Dans l’histoire de Ford Europe, il y a un avant et un après 1994. C’est l’année où le géant américain a décidé de « vandaliser » visuellement son fleuron pour tenter de sauver sa place chez les grands. La Scorpio de deuxième génération, moquée pour son look et incomprise en son temps, est restée comme le chant du signe d’une certaine idée de l’automobile : celle des grandes berlines populaires et robustes. Retour sur le naufrage de la « Granny ».
Il fut un temps où posséder une grande Ford n’avait pas besoin d’explication. Ce n’était pas une voiture « premium » au sens moderne, ni un SUV prétentieux. C’était une Ford exécutive : spacieuse, confortable, un peu sur-ingéniérée, capable de siéger avec la même dignité devant un poste de police provincial ou le siège social d’une grande entreprise. Cette lignée, née avec la Zephyr et sublimée par la Granada, s’est éteinte dans un mélange de chrome et de stupéfaction.
Un « vandalisme visuel »
Lorsque la Scorpio de deuxième génération est dévoilée au Mondial de Paris en 1994, le choc est brutal. À une époque où le design automobile tend vers une anonymisation douce, Ford tente un pari radical. Sous la direction de Fritz Mayhew, la marque veut restaurer du « caractère ».
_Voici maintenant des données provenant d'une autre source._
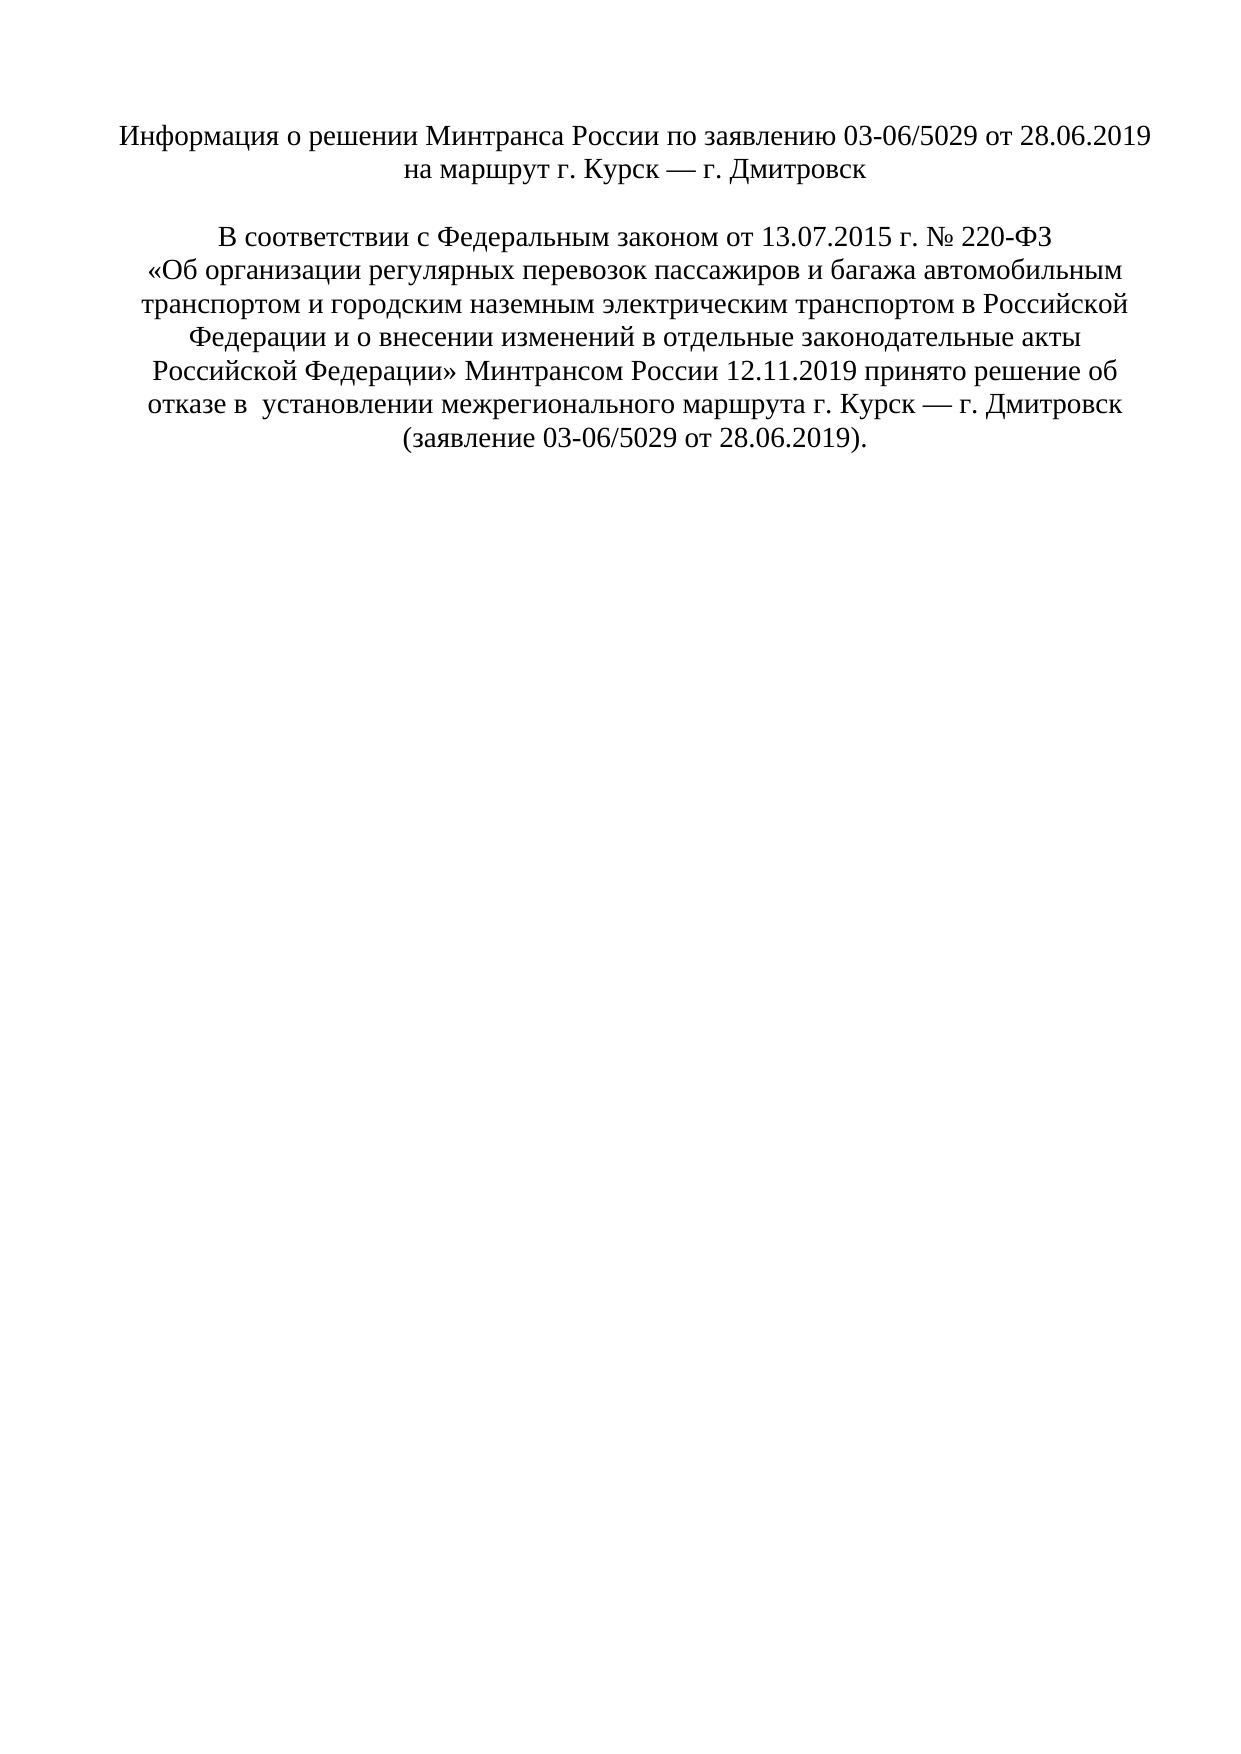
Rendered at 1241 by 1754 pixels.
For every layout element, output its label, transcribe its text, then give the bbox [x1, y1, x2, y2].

Le résultat ? Des phares globuleux, une calandre béante et un arrière tombant qui lui vaudront les surnoms les plus cruels. La presse française l’appelle la « grenouille triste ». En Angleterre, Richard Bremner (du magazine CAR) parle d’un « acte de vandalisme visuel ». Pour les fidèles de la Granada (affectueusement surnommée « Granny »), c’était comme voir sa grand-mère revenir d’une clinique esthétique avec des injections de lèvres et un lifting raté : on reconnaissait la personne, mais on ne comprenait pas l’intention.
Le drame d’une excellente voiture
Le véritable drame de la Scorpio, c’est que sous cette carrosserie controversée se cachait l’une des Ford les mieux construites de l’histoire. Ford avait tiré les leçons de la Mondeo pour revoir entièrement les trains roulants. Fini le flottement et l’imprécision de l’ancienne Granada. La Scorpio offrait un contrôle de caisse et une précision de direction qui surprirent les essayeurs de l’époque.
À l’intérieur, le bond en avant était spectaculaire. Le cuir plissé (optionnel) et la planche de bord ergonomique offraient une ambiance de « Maserati du pauvre » capable de faire rougir les références allemandes.
La pièce maîtresse : Le V6 Cosworth
Le sommet de la gamme était animé par le V6 2.9 litres 24 soupapes préparé par Cosworth. Avec ses 204 ch, il transformait la « grenouille » en un véritable « Q-car » (une voiture discrète mais redoutable).
- 0 à 100 km/h : 8,5 secondes.
- Vitesse de pointe : 225 km/h. C’était la voiture idéale pour avaler les autoroutes dans un silence de cathédrale, calé dans des sièges chauffants réglables électriquement.
La fin de l’aventure « Executive »
Malgré un restylage en 1997 pour tenter d’adoucir ses traits (phares sombres, calandre plus discrète), le mal était fait. Les acheteurs s’étaient tournés vers les badges prestigieux d’Audi, BMW ou Mercedes, qui n’étaient plus seulement aspirationnels mais devenaient la norme.
La production s’est effondrée, passant de 44 521 unités en 1995 à seulement 6 079 en 1998. En juin de cette année-là, la dernière Scorpio quittait l’usine de Cologne, emportant avec elle 40 ans d’histoire de grandes berlines Ford en Europe.
Ford ne lui donnera jamais de remplaçante directe, préférant monter en gamme ses Mondeo avec les finitions Ghia, puis Vignale. Aujourd’hui, avec le recul de 2026, la Scorpio n’apparaît plus comme une erreur de design, mais comme un final audacieux et incompris. Une voiture qui croyait encore que Ford devait construire le plus gros vaisseau de la rue.